Top of Raw data
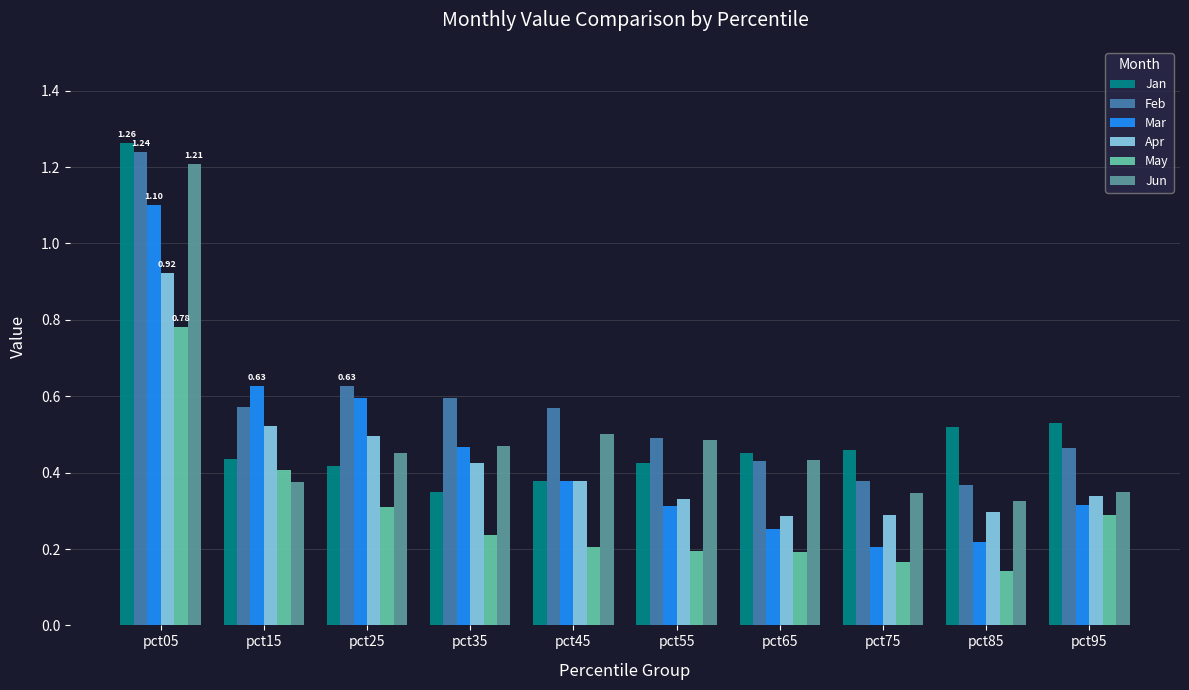

Which category has the highest value in the Jun series?

pct05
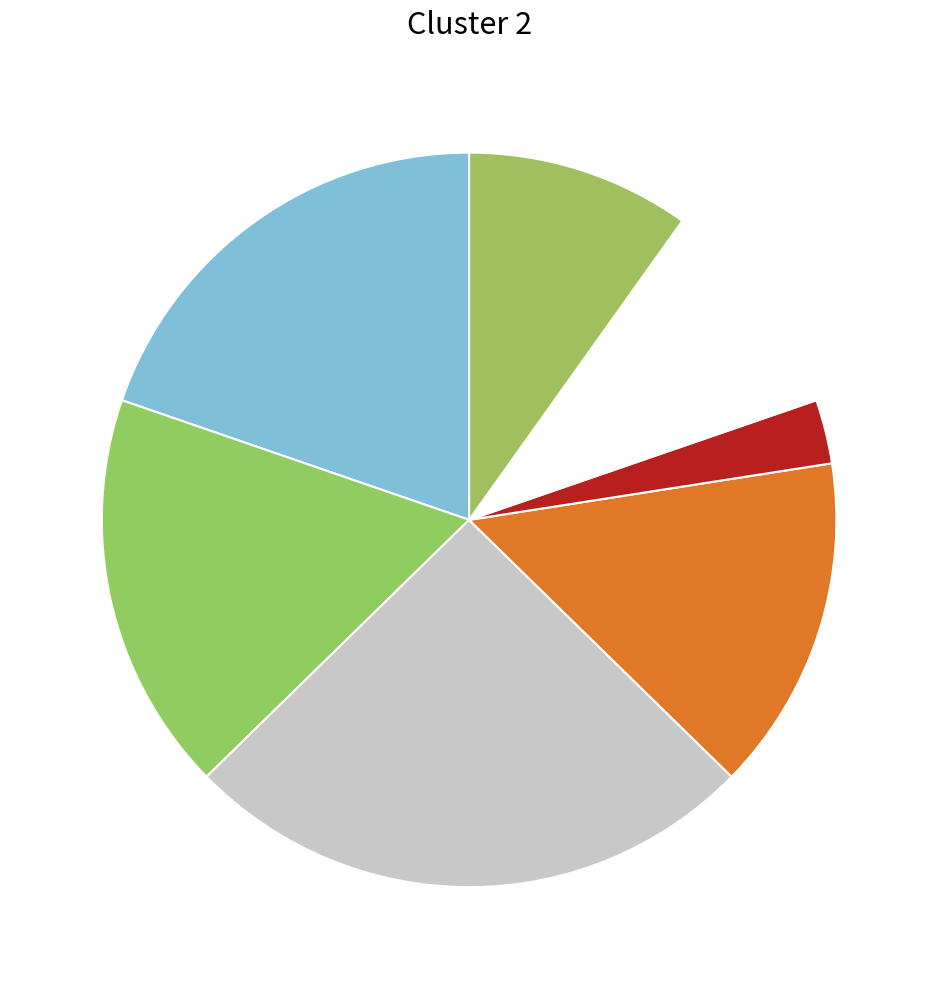

How many slices are in this pie chart?

7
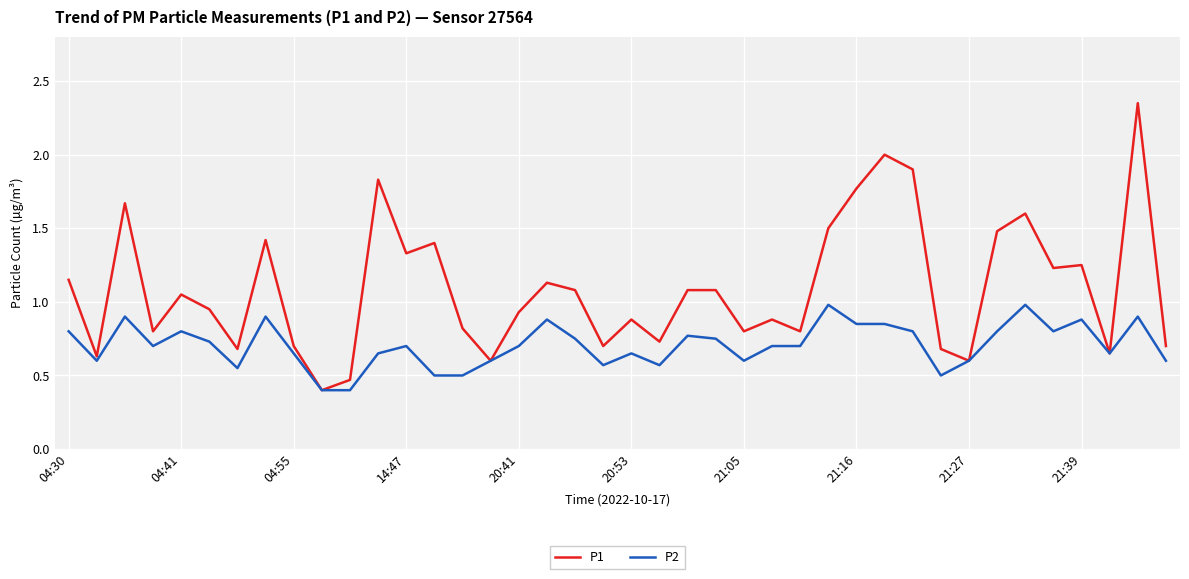

What is the minimum value shown in the chart?

0.4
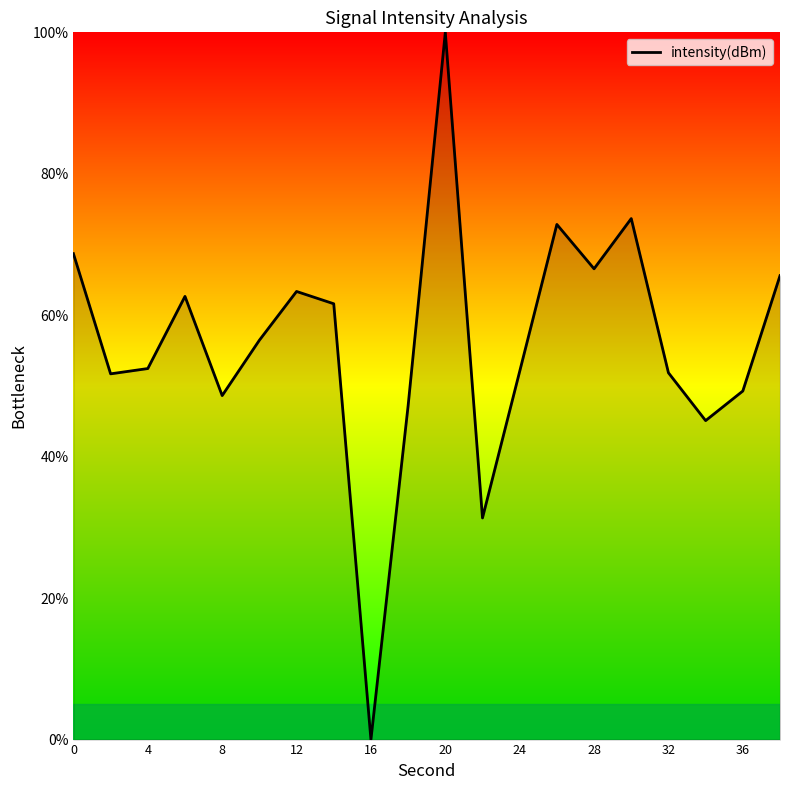

What is the difference between the maximum and minimum values?

100.0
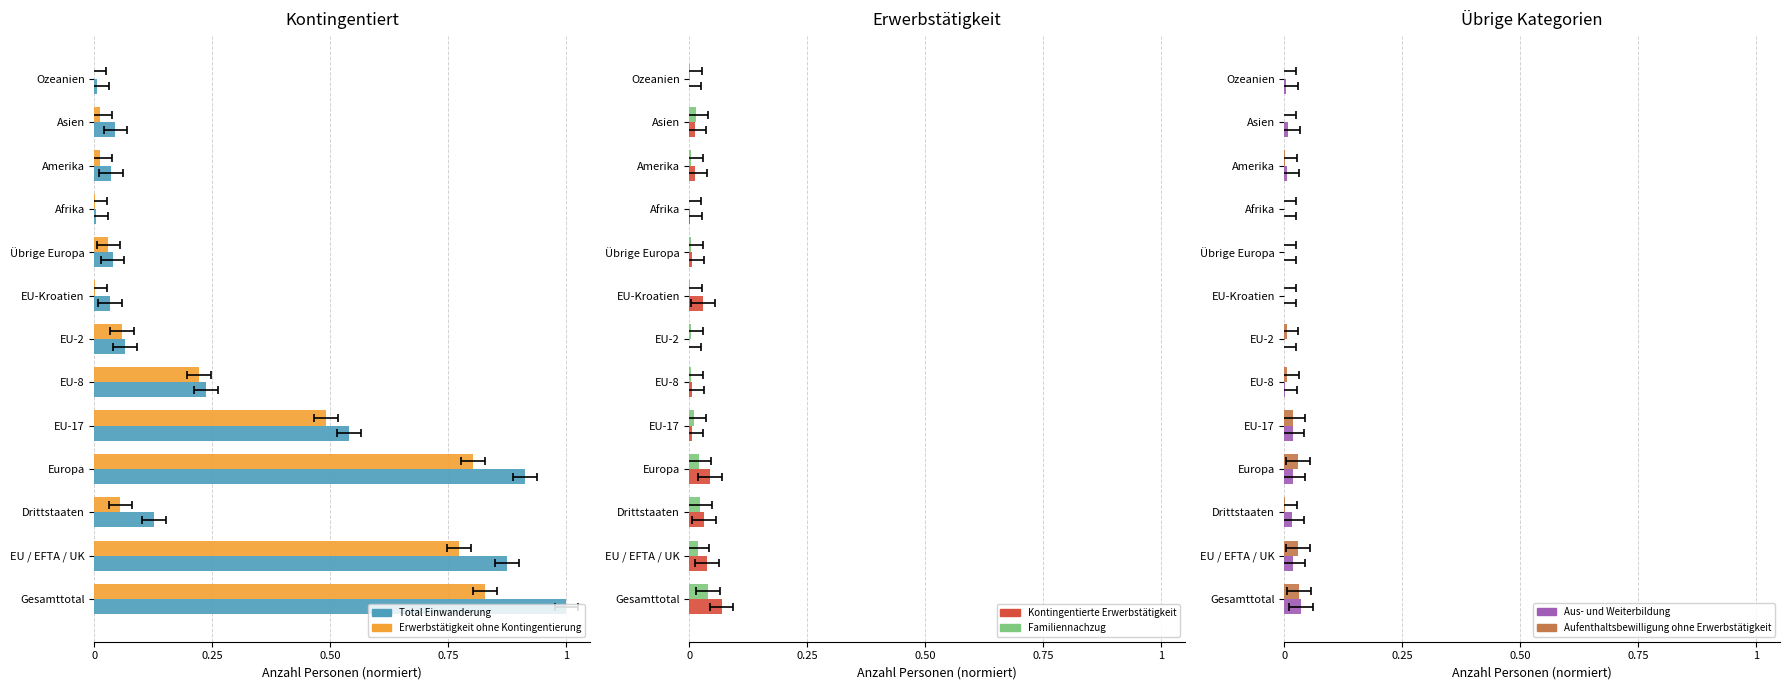

What is the greatest value displayed?

1.0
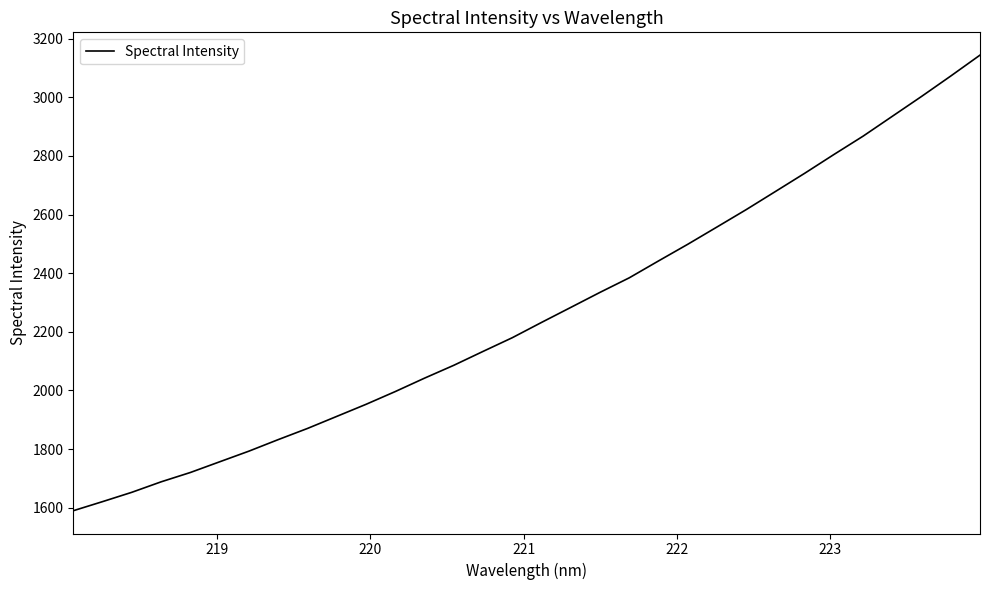

What is the difference between the maximum and minimum values?

1554.4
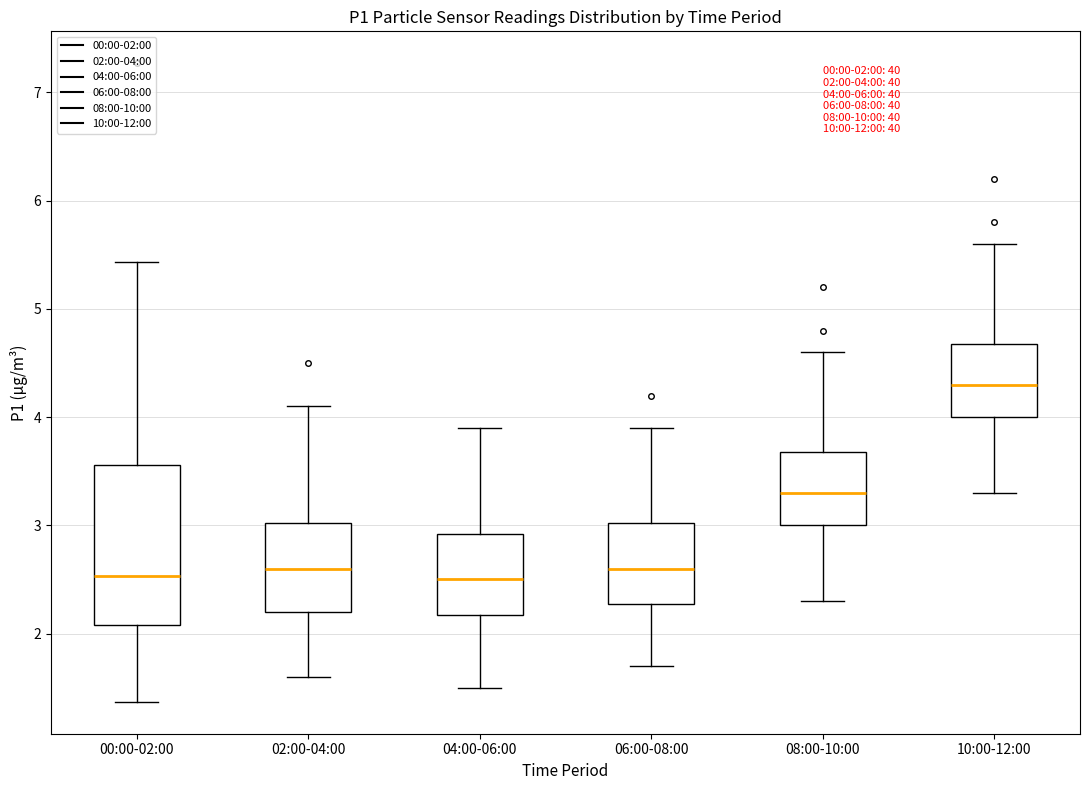

Comparing the boxes themselves (not the whiskers), which one is the tallest?

00:00-02:00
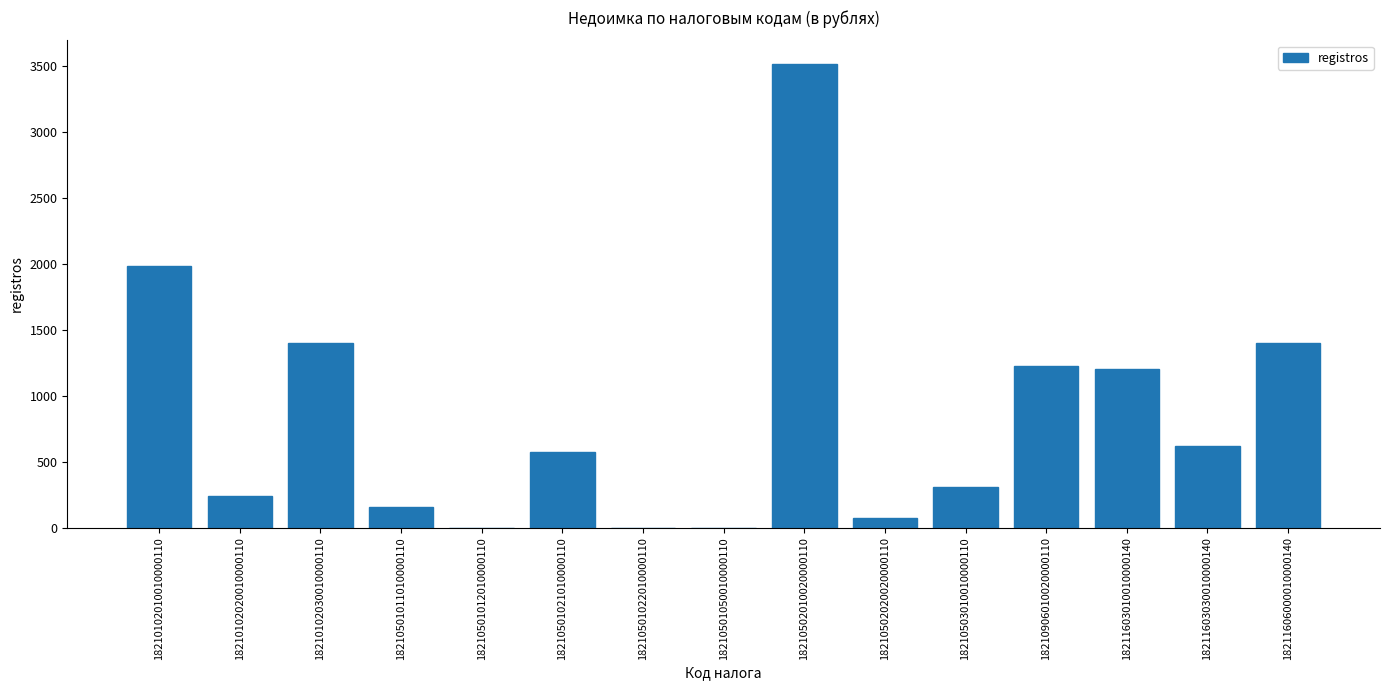

The chart shows a value of 823.0 at 18211603030010000140. True or false?

False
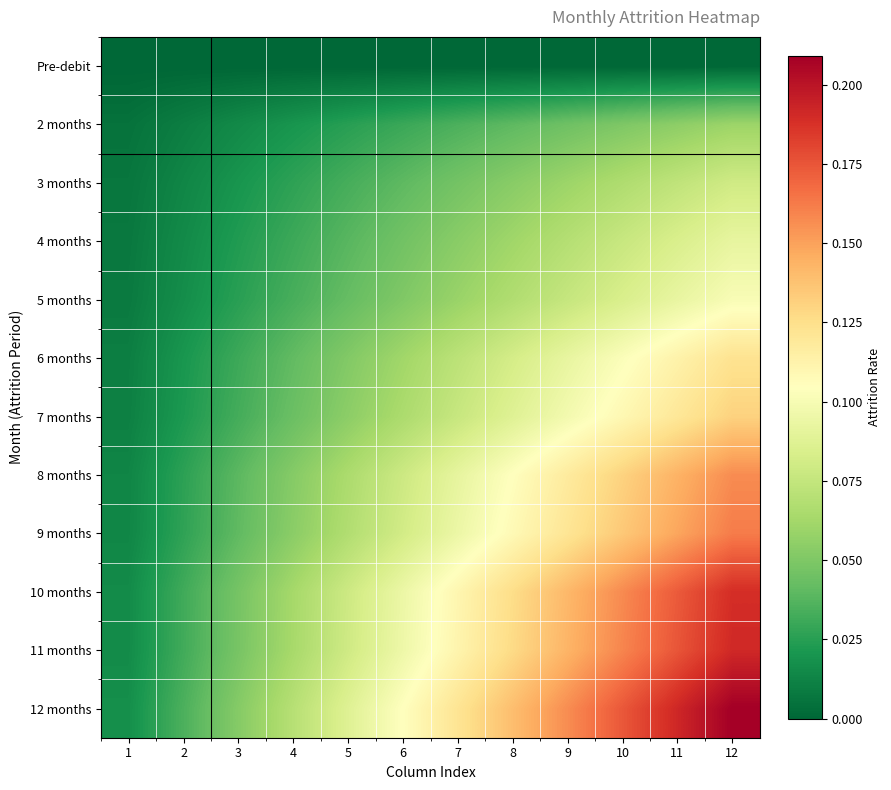

Which category has the highest value across all series?

12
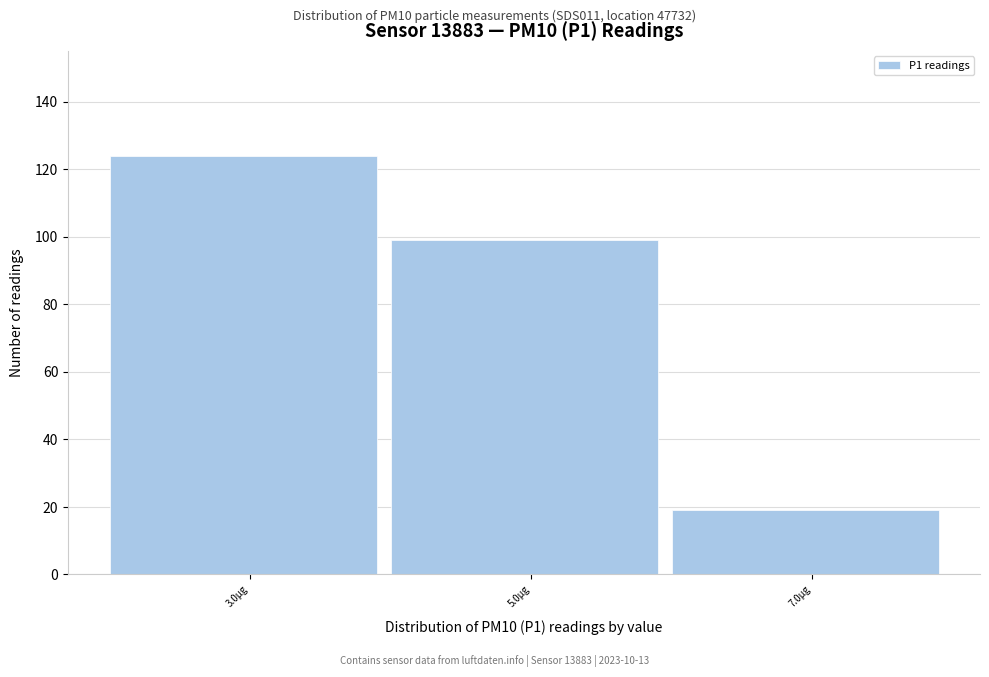

Reading left to right, transcribe all the data shown in this chart.

124	99	19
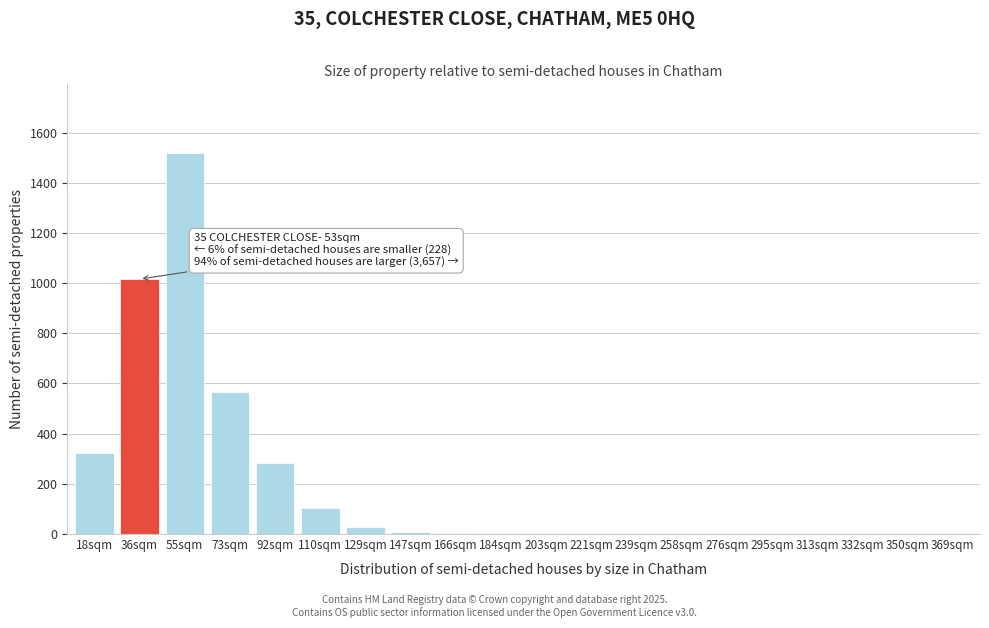

What is the maximum value shown in the chart?

1519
Bottom of Raw data
** Exercise **
Copy every line of the records above without changing a word, and leave out the pictures.

** Answer section **
Which category has the highest value in the Jun series?

pct05

How many slices are in this pie chart?

7

What is the minimum value shown in the chart?

0.4

What is the difference between the maximum and minimum values?

100.0

What is the greatest value displayed?

1.0

What is the difference between the maximum and minimum values?

1554.4

Comparing the boxes themselves (not the whiskers), which one is the tallest?

00:00-02:00

The chart shows a value of 823.0 at 18211603030010000140. True or false?

False

Which category has the highest value across all series?

12

Reading left to right, transcribe all the data shown in this chart.

124	99	19

What is the maximum value shown in the chart?

1519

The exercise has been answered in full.